> [Exercise description]: Repeat exactly the lines that run from the start of the records below to the line with "(type default)", including both of those lines but not the pictures.

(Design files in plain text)
Start of Block

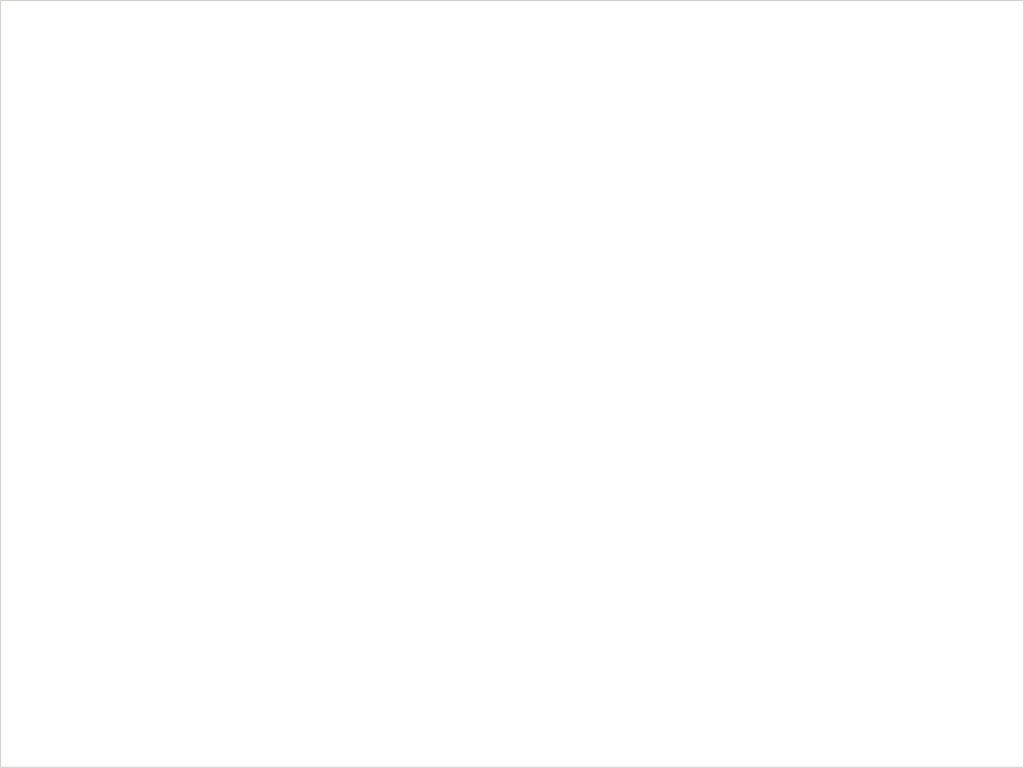
<source format=kicad_pcb>
(kicad_pcb
	(version 20240108)
	(generator "pcbnew")
	(generator_version "8.0")
	(general
		(thickness 1.6)
		(legacy_teardrops no)
	)
	(paper "A4")
	(layers
		(0 "F.Cu" signal)
		(31 "B.Cu" signal)
		(32 "B.Adhes" user "B.Adhesive")
		(33 "F.Adhes" user "F.Adhesive")
		(34 "B.Paste" user)
		(35 "F.Paste" user)
		(36 "B.SilkS" user "B.Silkscreen")
		(37 "F.SilkS" user "F.Silkscreen")
		(38 "B.Mask" user)
		(39 "F.Mask" user)
		(40 "Dwgs.User" user "User.Drawings")
		(41 "Cmts.User" user "User.Comments")
		(42 "Eco1.User" user "User.Eco1")
		(43 "Eco2.User" user "User.Eco2")
		(44 "Edge.Cuts" user)
		(45 "Margin" user)
		(46 "B.CrtYd" user "B.Courtyard")
		(47 "F.CrtYd" user "F.Courtyard")
		(48 "B.Fab" user)
		(49 "F.Fab" user)
		(50 "User.1" user)
		(51 "User.2" user)
		(52 "User.3" user)
		(53 "User.4" user)
		(54 "User.5" user)
		(55 "User.6" user)
		(56 "User.7" user)
		(57 "User.8" user)
		(58 "User.9" user)
	)
	(setup
		(pad_to_mask_clearance 0)
		(allow_soldermask_bridges_in_footprints no)
		(pcbplotparams
			(layerselection 0x00010fc_ffffffff)
			(plot_on_all_layers_selection 0x0000000_00000000)
			(disableapertmacros no)
			(usegerberextensions no)
			(usegerberattributes yes)
			(usegerberadvancedattributes yes)
			(creategerberjobfile yes)
			(dashed_line_dash_ratio 12.000000)
			(dashed_line_gap_ratio 3.000000)
			(svgprecision 4)
			(plotframeref no)
			(viasonmask no)
			(mode 1)
			(useauxorigin no)
			(hpglpennumber 1)
			(hpglpenspeed 20)
			(hpglpendiameter 15.000000)
			(pdf_front_fp_property_popups yes)
			(pdf_back_fp_property_popups yes)
			(dxfpolygonmode yes)
			(dxfimperialunits yes)
			(dxfusepcbnewfont yes)
			(psnegative no)
			(psa4output no)
			(plotreference yes)
			(plotvalue yes)
			(plotfptext yes)
			(plotinvisibletext no)
			(sketchpadsonfab no)
			(subtractmaskfromsilk no)
			(outputformat 1)
			(mirror no)
			(drillshape 1)
			(scaleselection 1)
			(outputdirectory "")
		)
	)
	(net 0 "")
	(gr_rect
		(start 15 15)
		(end 215 165)
		(stroke
			(width 0.2)
			(type default)
		)
		(fill none)
		(layer "Edge.Cuts")
		(uuid "db8d2b50-ad63-4c72-b2d5-9fce394db143")
	)
)

</source>
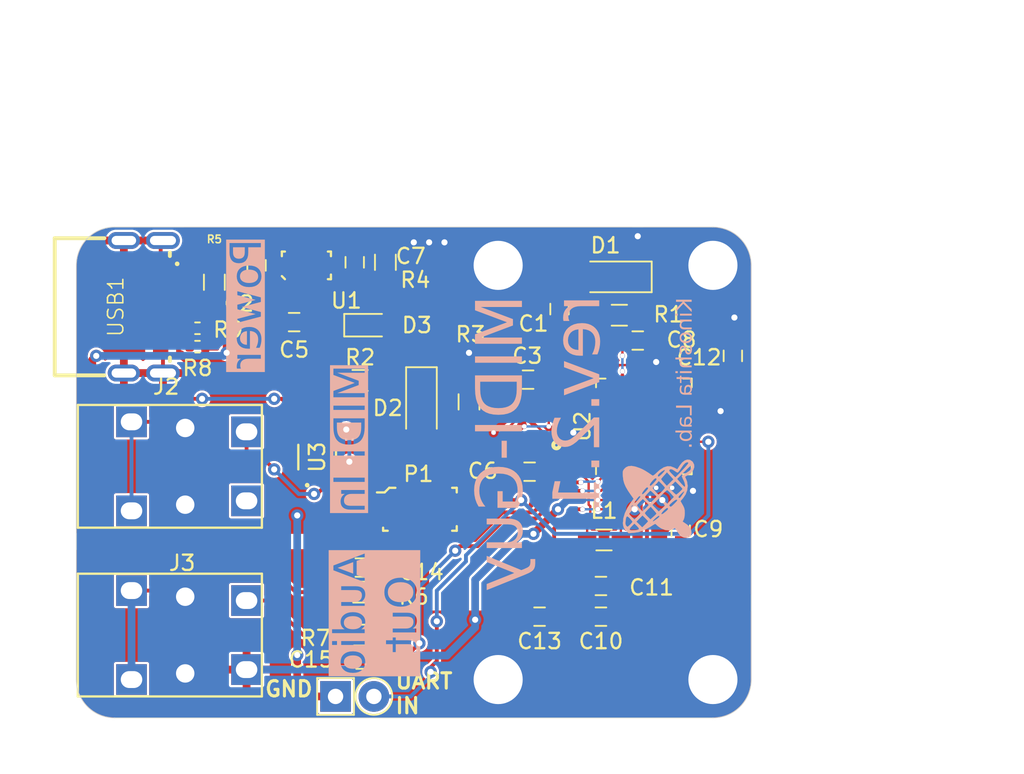
<source format=kicad_pcb>
(kicad_pcb
	(version 20240108)
	(generator "pcbnew")
	(generator_version "8.0")
	(general
		(thickness 1.6)
		(legacy_teardrops no)
	)
	(paper "A4")
	(layers
		(0 "F.Cu" signal)
		(31 "B.Cu" signal)
		(32 "B.Adhes" user "B.Adhesive")
		(33 "F.Adhes" user "F.Adhesive")
		(34 "B.Paste" user)
		(35 "F.Paste" user)
		(36 "B.SilkS" user "B.Silkscreen")
		(37 "F.SilkS" user "F.Silkscreen")
		(38 "B.Mask" user)
		(39 "F.Mask" user)
		(40 "Dwgs.User" user "User.Drawings")
		(41 "Cmts.User" user "User.Comments")
		(42 "Eco1.User" user "User.Eco1")
		(43 "Eco2.User" user "User.Eco2")
		(44 "Edge.Cuts" user)
		(45 "Margin" user)
		(46 "B.CrtYd" user "B.Courtyard")
		(47 "F.CrtYd" user "F.Courtyard")
		(48 "B.Fab" user)
		(49 "F.Fab" user)
	)
	(setup
		(stackup
			(layer "F.SilkS"
				(type "Top Silk Screen")
			)
			(layer "F.Paste"
				(type "Top Solder Paste")
			)
			(layer "F.Mask"
				(type "Top Solder Mask")
				(thickness 0.01)
			)
			(layer "F.Cu"
				(type "copper")
				(thickness 0.035)
			)
			(layer "dielectric 1"
				(type "core")
				(thickness 1.51)
				(material "FR4")
				(epsilon_r 4.5)
				(loss_tangent 0.02)
			)
			(layer "B.Cu"
				(type "copper")
				(thickness 0.035)
			)
			(layer "B.Mask"
				(type "Bottom Solder Mask")
				(thickness 0.01)
			)
			(layer "B.Paste"
				(type "Bottom Solder Paste")
			)
			(layer "B.SilkS"
				(type "Bottom Silk Screen")
			)
			(copper_finish "None")
			(dielectric_constraints no)
		)
		(pad_to_mask_clearance 0.0001)
		(solder_mask_min_width 0.0001)
		(pad_to_paste_clearance -1)
		(allow_soldermask_bridges_in_footprints no)
		(pcbplotparams
			(layerselection 0x00010fc_ffffffff)
			(plot_on_all_layers_selection 0x0000000_00000000)
			(disableapertmacros no)
			(usegerberextensions yes)
			(usegerberattributes no)
			(usegerberadvancedattributes no)
			(creategerberjobfile no)
			(dashed_line_dash_ratio 12.000000)
			(dashed_line_gap_ratio 3.000000)
			(svgprecision 6)
			(plotframeref no)
			(viasonmask no)
			(mode 1)
			(useauxorigin no)
			(hpglpennumber 1)
			(hpglpenspeed 20)
			(hpglpendiameter 15.000000)
			(pdf_front_fp_property_popups yes)
			(pdf_back_fp_property_popups yes)
			(dxfpolygonmode yes)
			(dxfimperialunits yes)
			(dxfusepcbnewfont yes)
			(psnegative no)
			(psa4output no)
			(plotreference yes)
			(plotvalue yes)
			(plotfptext yes)
			(plotinvisibletext no)
			(sketchpadsonfab no)
			(subtractmaskfromsilk no)
			(outputformat 1)
			(mirror no)
			(drillshape 0)
			(scaleselection 1)
			(outputdirectory "gerber/")
		)
	)
	(net 0 "")
	(net 1 "Net-(D1-A)")
	(net 2 "GND")
	(net 3 "+3V3")
	(net 4 "Net-(U2D-X1)")
	(net 5 "GNDA")
	(net 6 "Net-(U1-NOISE)")
	(net 7 "Net-(C14-Pad1)")
	(net 8 "Net-(U2D-X2)")
	(net 9 "Net-(C15-Pad1)")
	(net 10 "Net-(U2D-OUTVC12)")
	(net 11 "Net-(U2C-MICIN)")
	(net 12 "Net-(U2C-VCM)")
	(net 13 "Net-(U2C-AOUTL)")
	(net 14 "Net-(U2C-AOUTR)")
	(net 15 "Net-(D2-K)")
	(net 16 "Net-(U2B-MIDI_IN)")
	(net 17 "unconnected-(U2D-NC-Pad44)")
	(net 18 "unconnected-(U2D-NC-Pad43)")
	(net 19 "unconnected-(U2B-IRQ-Pad42)")
	(net 20 "unconnected-(U2B-D7-Pad33)")
	(net 21 "unconnected-(U2B-D6-Pad32)")
	(net 22 "unconnected-(U2B-D5-Pad30)")
	(net 23 "unconnected-(U2B-D4-Pad29)")
	(net 24 "unconnected-(U2B-D3-Pad28)")
	(net 25 "unconnected-(U2B-D2-Pad27)")
	(net 26 "unconnected-(U2B-D1-Pad26)")
	(net 27 "unconnected-(U2B-D0-Pad24)")
	(net 28 "unconnected-(U2D-NC-Pad23)")
	(net 29 "unconnected-(U2D-NC-Pad22)")
	(net 30 "unconnected-(U2D-NC-Pad21)")
	(net 31 "unconnected-(U2D-IRQ-Pad19)")
	(net 32 "unconnected-(U2D-NC-Pad17)")
	(net 33 "unconnected-(U2C-VCMHPOUT-Pad3)")
	(net 34 "unconnected-(J2-PadS)")
	(net 35 "Net-(D3-A)")
	(net 36 "Net-(U1-CONTROL)")
	(net 37 "Net-(U2A-VA33)")
	(net 38 "Net-(USB1-CC2)")
	(net 39 "Net-(USB1-CC1)")
	(net 40 "unconnected-(USB1-SBU2-Pad3)")
	(net 41 "unconnected-(USB1-DN1-Pad7)")
	(net 42 "unconnected-(USB1-DP2-Pad8)")
	(net 43 "unconnected-(USB1-DN2-Pad5)")
	(net 44 "unconnected-(USB1-VBUS-Pad11)")
	(net 45 "unconnected-(USB1-SBU1-Pad9)")
	(net 46 "unconnected-(USB1-DP1-Pad6)")
	(net 47 "A1")
	(net 48 "in_R")
	(net 49 "in_T")
	(net 50 "C1")
	(footprint "Capacitors_SMD:C_0603_HandSoldering" (layer "F.Cu") (at 70.2 49.2 180))
	(footprint "Capacitors_SMD:C_0603_HandSoldering" (layer "F.Cu") (at 74.15 45.3 -90))
	(footprint "Capacitors_SMD:C_0603_HandSoldering" (layer "F.Cu") (at 87.5 48.35 -90))
	(footprint "Capacitors_SMD:C_0603_HandSoldering" (layer "F.Cu") (at 85.45 52.95 180))
	(footprint "Capacitors_SMD:C_0603_HandSoldering" (layer "F.Cu") (at 85.55 58.95 180))
	(footprint "Capacitors_SMD:C_0603_HandSoldering" (layer "F.Cu") (at 90.2 68.4 180))
	(footprint "Capacitors_SMD:C_0603_HandSoldering" (layer "F.Cu") (at 86.2 68.4))
	(footprint "Capacitors_SMD:C_0603_HandSoldering" (layer "F.Cu") (at 95.4 62.8 -90))
	(footprint "Capacitors_SMD:C_0603_HandSoldering" (layer "F.Cu") (at 74.55 65.2))
	(footprint "Capacitors_SMD:C_0603_HandSoldering" (layer "F.Cu") (at 74.6 71.2))
	(footprint "Capacitors_SMD:C_0603_HandSoldering" (layer "F.Cu") (at 90.2 66.4))
	(footprint "Capacitors_SMD:C_0603_HandSoldering" (layer "F.Cu") (at 98.8 51.4 -90))
	(footprint "Capacitors_SMD:C_0603_HandSoldering" (layer "F.Cu") (at 92.6 50.4))
	(footprint "Diode_SMD:D_SOD-123" (layer "F.Cu") (at 91.15 46.25 180))
	(footprint "Diode_SMD:D_SOD-123" (layer "F.Cu") (at 78.5 54.5 -90))
	(footprint "Inductors_SMD:L_0603_HandSoldering" (layer "F.Cu") (at 90.4 63.4))
	(footprint "mylib:TLP291" (layer "F.Cu") (at 78.4 61.4 -90))
	(footprint "Resistors_SMD:R_0603_HandSoldering" (layer "F.Cu") (at 74.5 53 180))
	(footprint "Resistors_SMD:R_0603_HandSoldering" (layer "F.Cu") (at 91.4 48.75 180))
	(footprint "Resistors_SMD:R_0603_HandSoldering" (layer "F.Cu") (at 76.15 45.3 -90))
	(footprint "mylib:TAR5S33_Akizuki_Toshiba_SSOP5" (layer "F.Cu") (at 71 45.5))
	(footprint "my_footprint:SAM2695_QFN-48-6x6mm_Pitch0.4mm" (layer "F.Cu") (at 93 56 90))
	(footprint "snapeda:OSCSC320X250X100N" (layer "F.Cu") (at 85.55 55.95 180))
	(footprint "Capacitors_SMD:C_0603_HandSoldering" (layer "F.Cu") (at 67.75 45.5 -90))
	(footprint "Resistors_SMD:R_0603_HandSoldering" (layer "F.Cu") (at 74.55 66.8 180))
	(footprint "Resistors_SMD:R_0603_HandSoldering" (layer "F.Cu") (at 74.6 69.6 180))
	(footprint "Resistors_SMD:R_0603_HandSoldering" (layer "F.Cu") (at 65 46.6 90))
	(footprint "Resistors_SMD:R_0603_HandSoldering" (layer "F.Cu") (at 81.6 54.4 90))
	(footprint "Mounting_Holes:MountingHole_3.2mm_M3_DIN965" (layer "F.Cu") (at 97.5 45.5))
	(footprint "Mounting_Holes:MountingHole_3.2mm_M3_DIN965" (layer "F.Cu") (at 83.5 72.5))
	(footprint "Mounting_Holes:MountingHole_3.2mm_M3_DIN965" (layer "F.Cu") (at 97.5 72.5))
	(footprint "Revbox_lib:HRO TYPE-C-31-M-08A" (layer "F.Cu") (at 60.375 48.2 -90))
	(footprint "Mounting_Holes:MountingHole_3.2mm_M3_DIN965" (layer "F.Cu") (at 83.5 45.5))
	(footprint "Resistor_SMD:R_0402_1005Metric" (layer "F.Cu") (at 63.9 50.8 180))
	(footprint "Resistor_SMD:R_0402_1005Metric" (layer "F.Cu") (at 63.9 49.6))
	(footprint "LED_SMD:LED_0603_1608Metric_Pad1.05x0.95mm_HandSolder" (layer "F.Cu") (at 75.125 49.4))
	(footprint "ultra_librarian:SOT-363_DIO" (layer "F.Cu") (at 71.7 58 90))
	(footprint "TestPoint:TestPoint_THTPad_2.0x2.0mm_Drill1.0mm" (layer "F.Cu") (at 72.9 73.6))
	(footprint "my_footprint:3.5mm_Stereo_TRS_PJ-3210-4A_and_ST-005-G" (layer "F.Cu") (at 56.1 69.6))
	(footprint "my_footprint:3.5mm_Stereo_TRS_PJ-3210-4A_and_ST-005-G" (layer "F.Cu") (at 56.1 58.6))
	(footprint "TestPoint:TestPoint_THTPad_D2.0mm_Drill1.0mm" (layer "F.Cu") (at 75.4 73.6))
	(footprint "my_footprint:kinoshita-logo_simplified_600dpi"
		(layer "B.Cu")
		(uuid "6e3caa94-5680-44d2-9fdd-1f347e6f572c")
		(at 93.95 60.7 -90)
		(property "Reference" "G***"
			(at 0 0 90)
			(layer "B.SilkS")
			(hide yes)
			(uuid "b808eb6d-454b-4132-adcd-642594ada0e9")
			(effects
				(font
					(size 1.524 1.524)
					(thickness 0.3)
				)
				(justify mirror)
			)
		)
		(property "Value" "LOGO"
			(at 0.75 0 90)
			(layer "B.SilkS")
			(hide yes)
			(uuid "80cdd095-9683-4241-bdd4-8545e29db0ef")
			(effects
				(font
					(size 1.524 1.524)
					(thickness 0.3)
				)
				(justify mirror)
			)
		)
		(property "Footprint" "my_footprint:kinoshita-logo_simplified_600dpi"
			(at 0 0 -90)
			(unlocked yes)
			(layer "F.Fab")
			(hide yes)
			(uuid "ce64b425-dd68-4cd1-9836-b1663ddb2cf8")
			(effects
				(font
					(size 1.27 1.27)
				)
			)
		)
		(property "Datasheet" ""
			(at 0 0 -90)
			(unlocked yes)
			(layer "F.Fab")
			(hide yes)
			(uuid "adae2789-e0f2-499f-b3e7-bb678abcab31")
			(effects
				(font
					(size 1.27 1.27)
				)
			)
		)
		(property "Description" ""
			(at 0 0 -90)
			(unlocked yes)
			(layer "F.Fab")
			(hide yes)
			(uuid "6b049c54-2e38-4b96-a7b0-410213c1fea0")
			(effects
				(font
					(size 1.27 1.27)
				)
			)
		)
		(attr through_hole)
		(fp_poly
			(pts
				(xy -1.571861 2.325303) (xy -1.455546 2.319804) (xy -1.217827 2
... [337023 chars truncated]
</source>
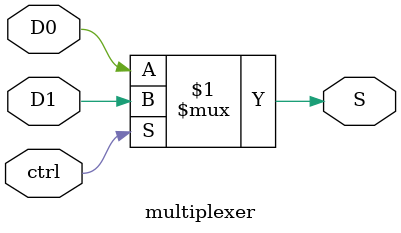
<source format=v>
module multiplexer #(parameter n=1)(
  input ctrl,
  input [n-1:0] D0,
  input [n-1:0] D1,
  output [n-1:0] S
);

  assign S = ctrl ? D1 : D0;

endmodule
</source>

End of Block

> [Solution to this problem]:
<source format=kicad_pcb>
(kicad_pcb
	(version 20240108)
	(generator "pcbnew")
	(generator_version "8.0")
	(general
		(thickness 1.6)
		(legacy_teardrops no)
	)
	(paper "A4")
	(layers
		(0 "F.Cu" signal)
		(31 "B.Cu" signal)
		(32 "B.Adhes" user "B.Adhesive")
		(33 "F.Adhes" user "F.Adhesive")
		(34 "B.Paste" user)
		(35 "F.Paste" user)
		(36 "B.SilkS" user "B.Silkscreen")
		(37 "F.SilkS" user "F.Silkscreen")
		(38 "B.Mask" user)
		(39 "F.Mask" user)
		(40 "Dwgs.User" user "User.Drawings")
		(41 "Cmts.User" user "User.Comments")
		(42 "Eco1.User" user "User.Eco1")
		(43 "Eco2.User" user "User.Eco2")
		(44 "Edge.Cuts" user)
		(45 "Margin" user)
		(46 "B.CrtYd" user "B.Courtyard")
		(47 "F.CrtYd" user "F.Courtyard")
		(48 "B.Fab" user)
		(49 "F.Fab" user)
		(50 "User.1" user)
		(51 "User.2" user)
		(52 "User.3" user)
		(53 "User.4" user)
		(54 "User.5" user)
		(55 "User.6" user)
		(56 "User.7" user)
		(57 "User.8" user)
		(58 "User.9" user)
	)
	(setup
		(pad_to_mask_clearance 0)
		(allow_soldermask_bridges_in_footprints no)
		(pcbplotparams
			(layerselection 0x00010fc_ffffffff)
			(plot_on_all_layers_selection 0x0000000_00000000)
			(disableapertmacros no)
			(usegerberextensions no)
			(usegerberattributes yes)
			(usegerberadvancedattributes yes)
			(creategerberjobfile yes)
			(dashed_line_dash_ratio 12.000000)
			(dashed_line_gap_ratio 3.000000)
			(svgprecision 4)
			(plotframeref no)
			(viasonmask no)
			(mode 1)
			(useauxorigin no)
			(hpglpennumber 1)
			(hpglpenspeed 20)
			(hpglpendiameter 15.000000)
			(pdf_front_fp_property_popups yes)
			(pdf_back_fp_property_popups yes)
			(dxfpolygonmode yes)
			(dxfimperialunits yes)
			(dxfusepcbnewfont yes)
			(psnegative no)
			(psa4output no)
			(plotreference yes)
			(plotvalue yes)
			(plotfptext yes)
			(plotinvisibletext no)
			(sketchpadsonfab no)
			(subtractmaskfromsilk no)
			(outputformat 1)
			(mirror no)
			(drillshape 1)
			(scaleselection 1)
			(outputdirectory "")
		)
	)
	(net 0 "")
	(gr_rect
		(start 15 15)
		(end 215 165)
		(stroke
			(width 0.2)
			(type default)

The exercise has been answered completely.